Umso grösser war die Motivation von Roetlisberger, gleichzuziehen. Er besiegte seinen französischen Gegner klar nach Punkten. Eine starke Leistung zeigt auch Benoit Huber. Er deckte seinen Gegner aus Deutschland drei Runden mit harten Schlägen ein und stand mit klarer Punktedifferenz als Dritter im Finale.


Finale und positive Stimmung

Die Finale-Zeremonie war ein „Fest unseres Roten Fadens": Im  Halbwelter-Gewicht stand Andranik dem amtierenden  französischen Meister,  David Papot  gegenüber. Es war deutlich erkennbar, dass  Andranik in seinem 25.  Kampf, nach zwei harten Kämpfen und  bis zwei Kilo Übergewicht, das er jeweils in „Arthur Abrahamscher Manier“ runterschwitze,  die Kräfte sowie die Entschlossenheit verloren hatte. Er verlor den Finalkampf sang und klanglos nach Punkten.

Die Stimmung in der Ecke der Schweizer- Delegation änderte sich aber im Finalkampf von David Roetlisberger wieder zum Positiven. Dieser deckte seinen französischen Widersacher mit derart harten Schlägen bereits in der 1. Runde ein, dass ein früher KO-Sieg in der Luft lag. David zeigte wie in den zwei Kämpfen zuvor, welch ein Klasseboxer er ist und deckte den Franzosen wie in der 1. Runde mit harten Schlägen ein, so dass dieser kurz vor Ende der 2. Runde KO ging.
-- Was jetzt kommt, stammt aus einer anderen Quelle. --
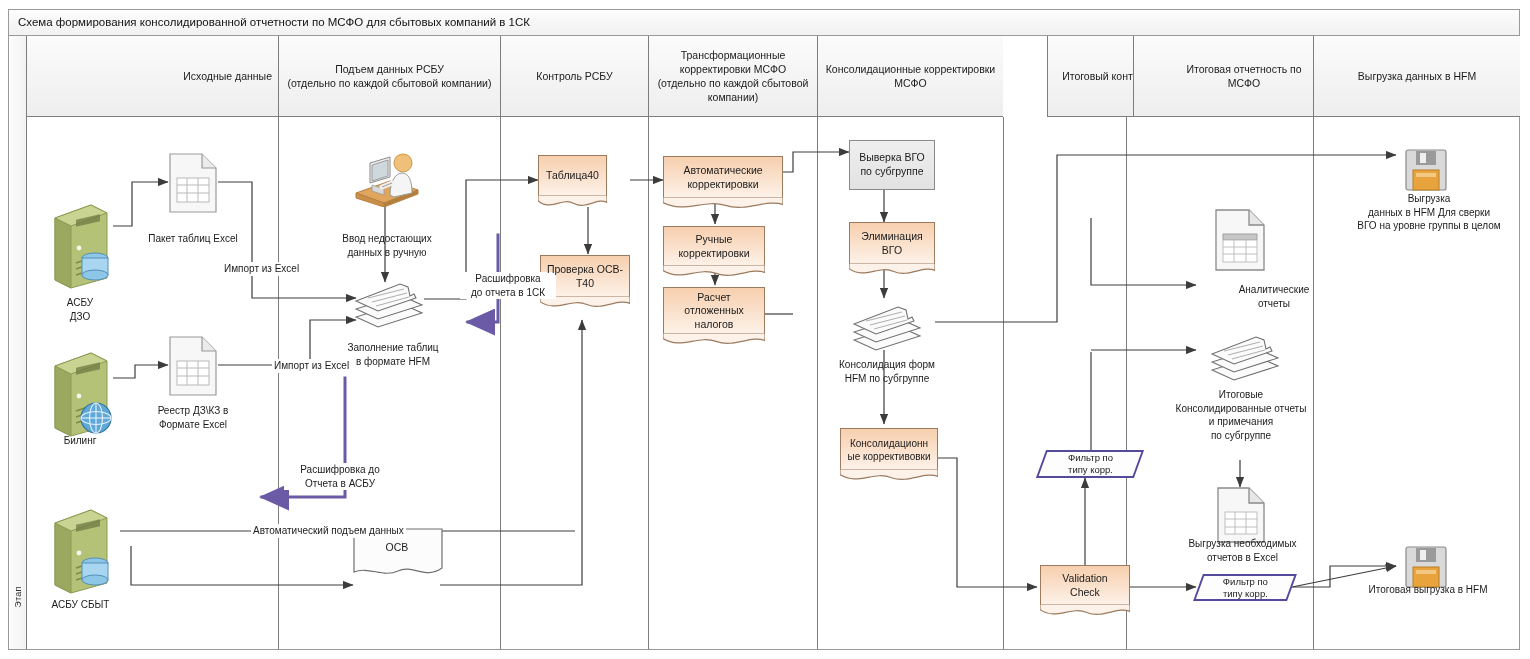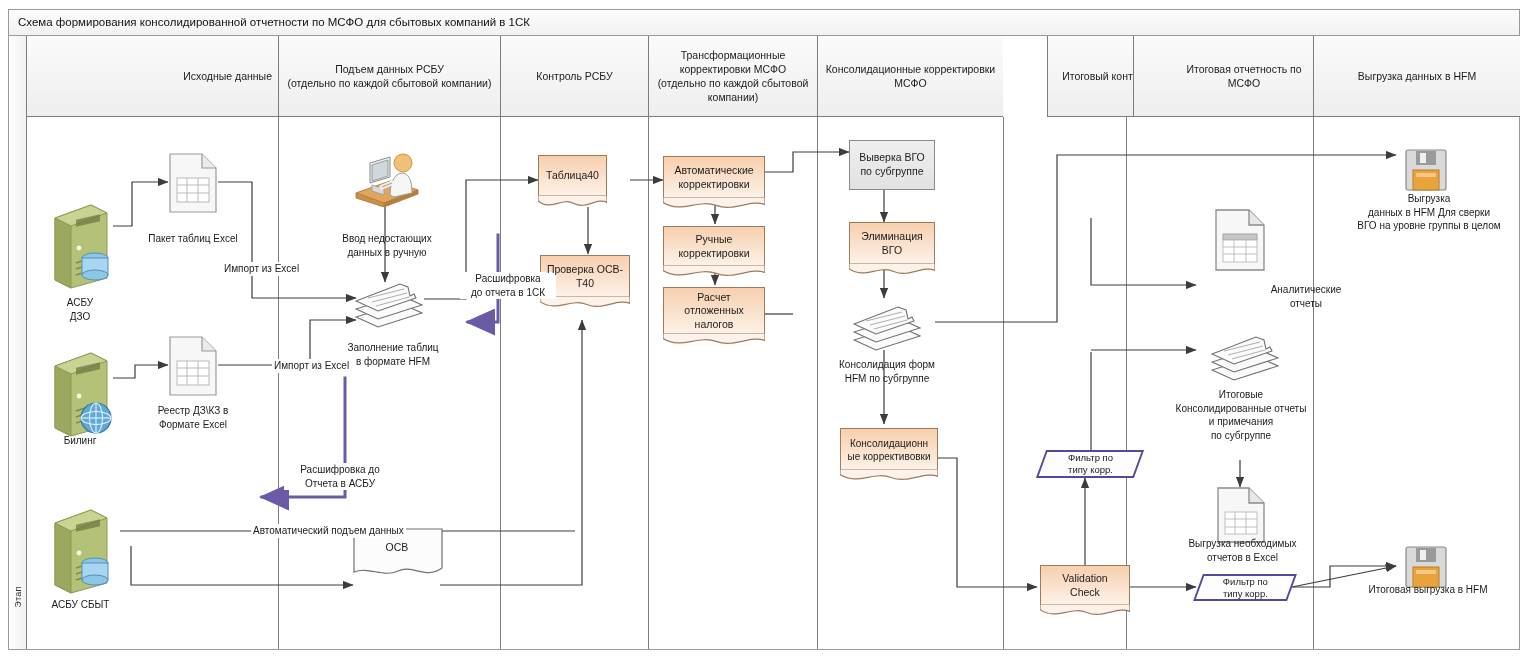--- a/index.html
+++ b/index.html
@@ -330,21 +330,21 @@
   </div>
 
   <div class="node doc" style="left:540px;top:255px;width:90px;height:42px;white-space:pre-line;">
     <svg class="wave" viewBox="0 0 100 16" preserveAspectRatio="none">
       <path d="M0,0 V6 C18,18 34,2 52,9 C70,16 86,2 100,8 V0 Z" fill="#fdf2e9" stroke="#9c7a5e" stroke-width="1.2" vector-effect="non-scaling-stroke"></path>
     </svg>
     <span style="position:relative;z-index:2;">Проверка ОСВ-
 Т40</span>
   </div>
 
-  <div class="node doc" style="left:663px;top:156px;width:102px;height:42px;white-space:pre-line;text-align:center;">
+  <div class="node doc" style="left:663px;top:156px;width:120px;height:42px;white-space:pre-line;text-align:center;">
     <svg class="wave" viewBox="0 0 100 16" preserveAspectRatio="none">
       <path d="M0,0 V6 C18,18 34,2 52,9 C70,16 86,2 100,8 V0 Z" fill="#fdf2e9" stroke="#9c7a5e" stroke-width="1.2" vector-effect="non-scaling-stroke"></path>
     </svg>
     <span style="position:relative;z-index:2;">Автоматические
 корректировки</span>
   </div>
 
   <div class="node doc" style="left:663px;top:226px;width:102px;height:40px;white-space:pre-line;">
     <svg class="wave" viewBox="0 0 100 16" preserveAspectRatio="none">
       <path d="M0,0 V6 C18,18 34,2 52,9 C70,16 86,2 100,8 V0 Z" fill="#fdf2e9" stroke="#9c7a5e" stroke-width="1.2" vector-effect="non-scaling-stroke"></path>
@@ -420,21 +420,21 @@
       <rect x="9" y="26" width="34" height="6" fill="#c6c6c6" stroke="#9a9a9a" stroke-width=".9"></rect>
       <g stroke="#b9b9b9" stroke-width=".9" fill="#fff">
         <rect x="9" y="32" width="34" height="22"></rect>
         <line x1="9" y1="39" x2="43" y2="39"></line>
           <line x1="9" y1="46" x2="43" y2="46"></line>
         <line x1="20" y1="32" x2="20" y2="54"></line>
           <line x1="32" y1="32" x2="32" y2="54"></line>
       </g>
     </svg>
   </div>
-  <div class="cap" style="left:1252px;top:283px;width:108px;white-space:pre-line;">Аналитические
+  <div class="cap" style="left:1220px;top:283px;width:108px;white-space:pre-line;">Аналитические
 отчеты</div>
 
   <div class="ico" style="left:1208px;top:328px;">
     <svg width="74" height="56" viewBox="0 0 74 56">
       <g fill="#fbfbfb" stroke="#6f6f6f" stroke-width="1.1">
         <polygon points="4,42 26,52 70,38 48,28"></polygon>
         <polygon points="4,34 26,44 70,30 48,20"></polygon>
         <polygon points="4,26 26,36 64,23 62,19 58,21 56,12 48,9"></polygon>
       </g>
       <g stroke="#9a9a9a" stroke-width=".8">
Der letze Kampf gehörte Huber, nicht nur weil er als Schwergewichtler in den Ring stieg, sondern weil er einfach der bessere Boxer war als sein französischer Gegner. Dieser tanzte viel aber Huber gelangen die klareren Treffer, was leider von den Punktrichter nicht bewertet wurde.


Meine persönlichen Erkenntnis vom Turnier

Trotz der Sprachbarriere unter der Schweizer Delegation waren wir ein Team das sich sehr gut verstand und gegenseitig unterstützte. Sehr positiv erstaunt war ich über die Bereitschaft und Entschlossenheit der Schweizer Boxer im Ring, was mich einmal mehr positiv stimmte und mich weiter motivierte, diese  gerne zu betreuen.

Ich bin mir sicher, dass die Mannschaft trotz der teilweise nicht ganz gerechtfertigten Niederlagen, auf die Gold-  resp. die zwei Silbermedaillen stolz sein darf, denn es ist lange her, dass an einem Internationalen  Turnier drei Schweizer Boxer im Finale standen. Meinerseits bin ich stolz,  die Jungs in "rot-weiss" betreuen zu dürfen und freue mich auf den nächsten Einsatz mit solch einer tollen Truppe.